The children fell into spellbound silence. Their kingdom was the furthest south in the land. The northern kingdoms were the stuff of myth and pretend. Their warriors were said to be the bravest and strongest, honed by battling the ceaseless hoards of foreign marauders. Almost every story was set in the northern and western kingdoms, where things were faraway and unknown and thus, made all their hearts kick to a gallop.
“You see,” Tadhag went on with practiced storytelling ease, “he was the only son of the king. He was great warrior and had even fought Arthor and lived.”
“No, he didn’t,” Owen said. “Nobody’s ever lived against the marauder king.”
“But he did,” Tadhg insisted. “And he kept Arthor’s raiders off his father’s land. So you see how upset everyone was when he disappeared. He was set to marry the fairest princess in all the kingdoms, because he was the strongest and handsomest prince there ever was, everyone says so. She was everything a princess should be, beautiful and obedient—”

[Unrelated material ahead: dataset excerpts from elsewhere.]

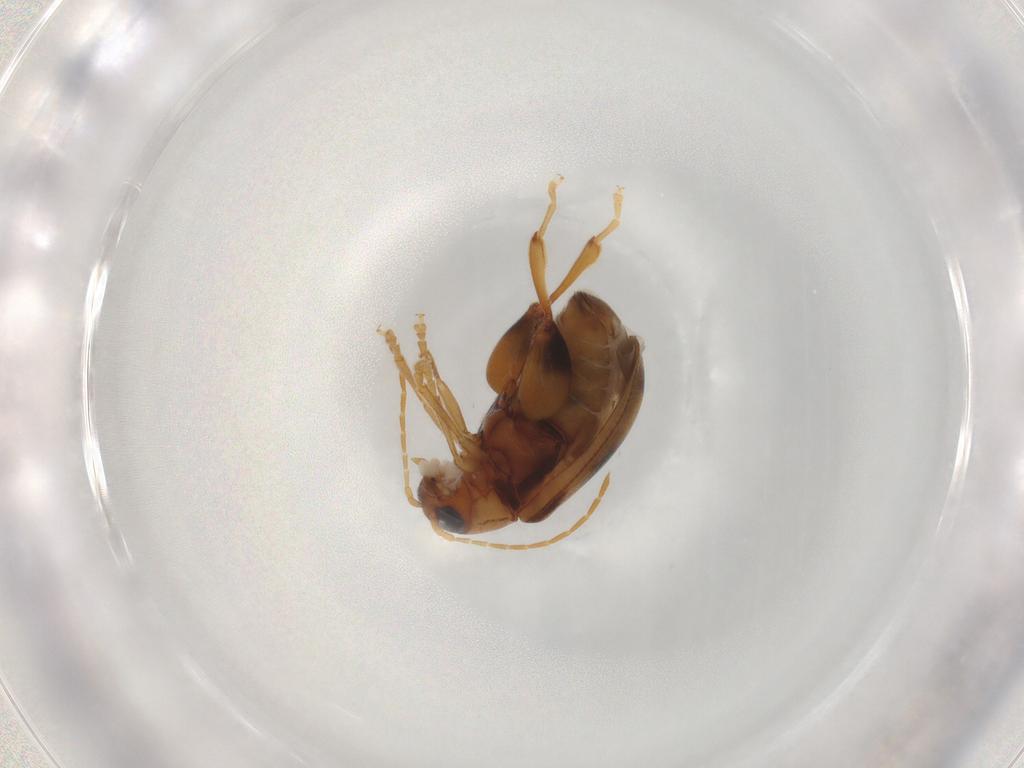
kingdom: Animalia
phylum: Arthropoda
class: Insecta
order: Coleoptera
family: Chrysomelidae
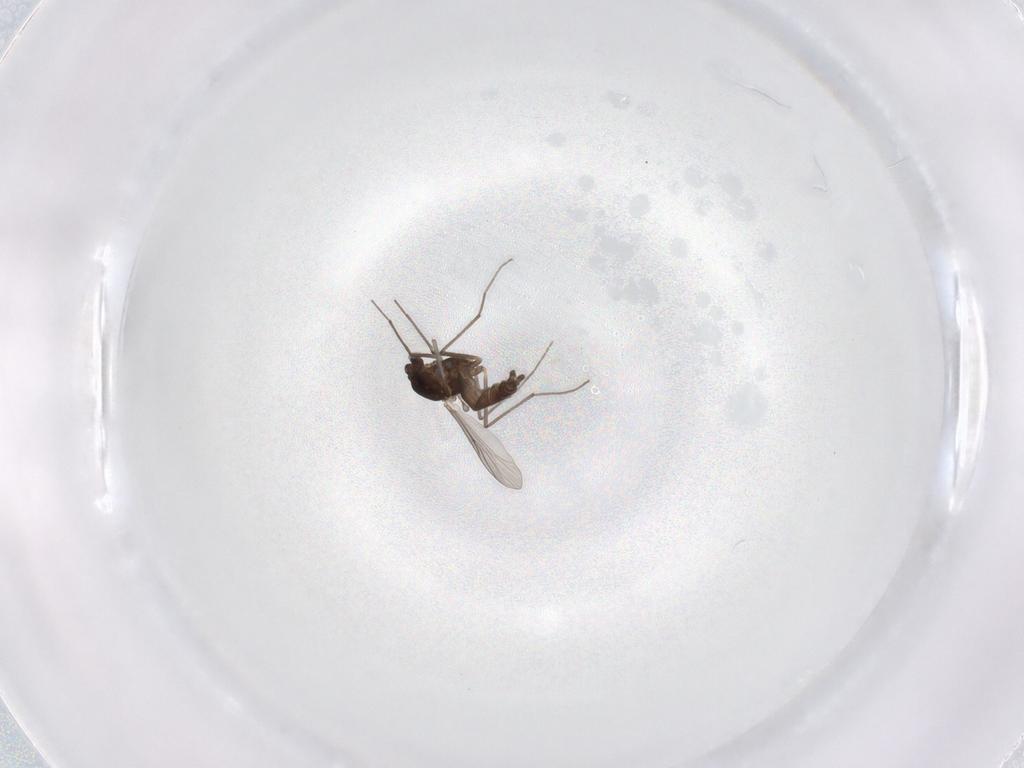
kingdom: Animalia
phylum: Arthropoda
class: Insecta
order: Diptera
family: Chironomidae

Begley snorted, because he knew Caoinlin would not. Tadhag stoically ignored him.
“He was everything a prince should be,” Tadhag continued, “and so you see it was perfect. The most beautiful princess and the bravest of all the princes. But the night before they were set to be wed, a rider came galloping through gates, bloodied and near death. With his last gasping breath, he told the Prince that Arthor had returned with thrice the men and giants—”
“Giants?” Lisburn squeaked.
Tadhg nodded emphatically. “Giants that can crush five men in each hand . . . and wolves. Trained wolves that eat nothing but human flesh. The demon army was burning down every village on its way to the palace, where Arthor planned to kill the prince and take the princess for his own bride. So, of course, the prince rode off to stop him—”
“By himself?” Begley asked, skeptical.
“Sure,” Tadhg said. “He meant to challenge Arthor to a duel.”
“Marauders don’t duel,” Owen said.
“Well, nobody knows because the prince and Arthor and all his boats and giants and wolves all disappeared and nobody’s heard from them. Now his father has sent word to all the kings in the land, asking for their best men to aid him, because he’s going to sail a ship to Arthor’s island and find his son and kill the marauder king once and for all.”